> Условие задания: По рассказу о событиях на станции Накано-Сакауэ объясните, почему в больнице Накано многие пострадавшие не могли сами вписать имя и адрес в больничную карту.

Когда я пошел в офис позвонить, до меня еще не дошло, но уже потекли сопли, и потемнело в глазах. Они пока не болели, но все виделось расплывчато. Будто в глаз попала соринка. Пытаюсь сфокусировать взгляд — больно, аж жуть. Если сидеть, ни на что в особенности не глядя, ничего особенного, а захочешь посмотреть — больно. И вот уже не могу различить лампу дневного света и прочие предметы.
Пошел в туалет, умылся. Затем немного полежал в комнате отдыха. Голова закружилась в 8:55, прилег я примерно в девять. К тому времени я уже знал о странных событиях в других местах. Шумиха вокруг линии Хибия началась раньше нашей. Более того, на Накано-Сакауэ все происходило относительно поздно. К тому времени вокруг царила паника.
Телевизионщики только и успевали запускать в эфир свежие новости.
Мне стало плохо — вышел на улицу. По перекрестку Накано-Сакауэ сновали неотложки, не успевали отвозить пострадавших пассажиров. На всех машин не хватало. Меня, например, пришлось транспортировать на машине полицейских оперативников. Знаете, такая, с проволочной решеткой. В больницу приехали в полдесятого. Шесть работников станции Накано-Сакауэ обратились к врачам, но госпитализировали только двоих, включая меня.
Когда мы приехали в больницу Накано, там уже знали, что причина в зарине. Нас обрабатывали в соответствии с диагнозом: промыли глаза, сразу поставили капельницу. В больничной карте необходимо заполнить имя и адрес, но многие жаловались на глаза и сами заполнить не могли. Зрение не фокусировалось, поэтому писать не получалось.
В больнице я пролежал шесть дней. Горше всего пришлось в первый. Устал, пришел туда как был, в форме, сплошные анализы. Оказался низким уровень холинэстеразы в крови. Месяца за три-четыре кровь обновится, тогда глаза вернутся в прежнее состояние, а пока — зрачки не раскрываются: «сужение зрачков», говорят. Причем у меня дела хуже, чем у остальных. Сужение не проходило вплоть до выписки из больницы. Смотрю на свет — а он совсем не яркий.
Сообщили жене, она сразу примчалась в больницу. Но в тот момент сомнения «буду жить или нет» у меня почти не было. Наивно думал — пустяки. Сознание не потерял. Просто болят глаза и насморк.
А ночью начались кошмары. Лежу на боку — все тело трясет от озноба. Сон это или явь, сам не понимаю, но сознание отчетливое. Хочу нажать на кнопку вызова медсестры, но почему-то не могу. Это оказалось труднее всего. В состоянии кошмара. Дважды за ночь. На минутку проснулся, думаю — нажму, но так и не смог.
Можно радоваться, что все обошлось именно так, а не хуже, — с учетом того, что я непосредственно держал зарин в руках. Может, сыграл свое дело поток воздуха. Пока держал — парами не дышал. Видимо, так. На других станциях те, кто подбирали, погибли. Я человек пьющий, и на работе некоторые считают, что в этом мое счастье. Алкоголь защитил организм от отравления. Сам я, правда, не знаю.
Осознания того, что я в те минуты мог умереть, не было. Глаза действительно болели. Целый день сплю, не в состоянии смотреть телевизор. Ночью — скука, не знаю, чем себя занять. Но это было самое тяжкое. Физическая боль улетучилась в самом начале, о чем я не жалею. 25 марта выписался, до 1 апреля отдохнул дома, затем вернулся на службу. Валяться дома — хуже некуда, работать лучше.

> Исходные данные:
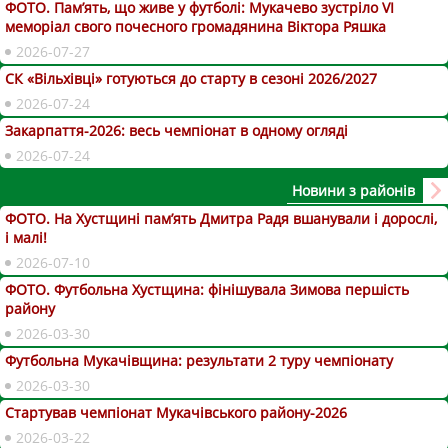
ФОТО. Пам’ять, що живе у футболі: Мукачево зустріло VI
меморіал свого почесного громадянина Віктора Ряшка
2026-07-27
СК «Вільхівці» готуються до старту в сезоні 2026/2027
2026-07-24
Закарпаття-2026: весь чемпіонат в одному огляді
2026-07-24
Новини з районів
ФОТО. На Хустщині пам’ять Дмитра Радя вшанували і дорослі,
і малі!
2026-07-10
ФОТО. Футбольна Хустщина: фінішувала Зимова першість
району
2026-03-30
Футбольна Мукачівщина: результати 2 туру чемпіонату
2026-03-30
Стартував чемпіонат Мукачівського району-2026
2026-03-22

> Ответ на задание: Многие жаловались на глаза: зрение не фокусировалось, поэтому писать они не могли.